**Try it**
Rewrite the text lines in the entries below as a Markdown table with the columns "Row" and "Line", one numbered row per line. Skip blank lines and leave the pictures out.

**The data**

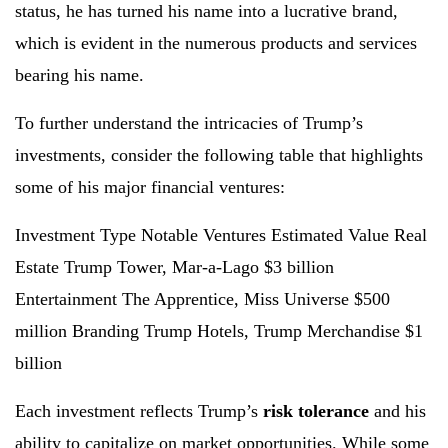
status, he has turned his name into a lucrative brand,
which is evident in the numerous products and services
bearing his name.
To further understand the intricacies of Trump’s
investments, consider the following table that highlights
some of his major financial ventures:
Investment Type Notable Ventures Estimated Value Real
Estate Trump Tower, Mar-a-Lago $3 billion
Entertainment The Apprentice, Miss Universe $500
million Branding Trump Hotels, Trump Merchandise $1
billion
Each investment reflects Trump’s
risk tolerance
and his
ability to capitalize on market opportunities. While some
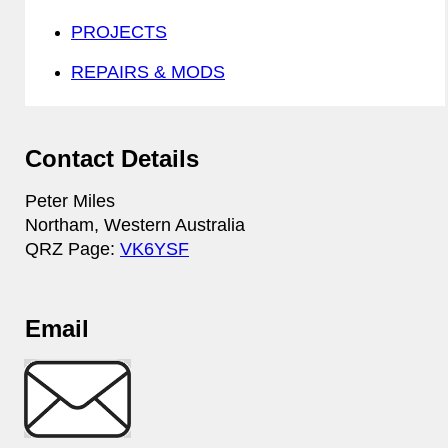
PROJECTS
REPAIRS & MODS
Contact Details
Peter Miles
Northam, Western Australia
QRZ Page:
VK6YSF
Email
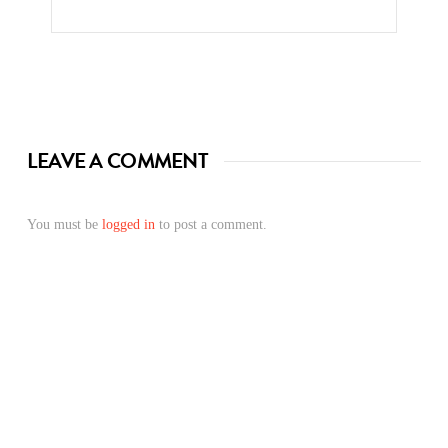
LEAVE A COMMENT
You must be
logged in
to post a comment.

**Task result**
| Row | Line |
|---|---|
| 1 | status, he has turned his name into a lucrative brand, |
| 2 | which is evident in the numerous products and services |
| 3 | bearing his name. |
| 4 | To further understand the intricacies of Trump’s |
| 5 | investments, consider the following table that highlights |
| 6 | some of his major financial ventures: |
| 7 | Investment Type Notable Ventures Estimated Value Real |
| 8 | Estate Trump Tower, Mar-a-Lago $3 billion |
| 9 | Entertainment The Apprentice, Miss Universe $500 |
| 10 | million Branding Trump Hotels, Trump Merchandise $1 |
| 11 | billion |
| 12 | Each investment reflects Trump’s |
| 13 | risk tolerance |
| 14 | and his |
| 15 | ability to capitalize on market opportunities. While some |
| 16 | PROJECTS |
| 17 | REPAIRS & MODS |
| 18 | Contact Details |
| 19 | Peter Miles |
| 20 | Northam, Western Australia |
| 21 | QRZ Page: |
| 22 | VK6YSF |
| 23 | Email |
| 24 | LEAVE A COMMENT |
| 25 | You must be |
| 26 | logged in |
| 27 | to post a comment. |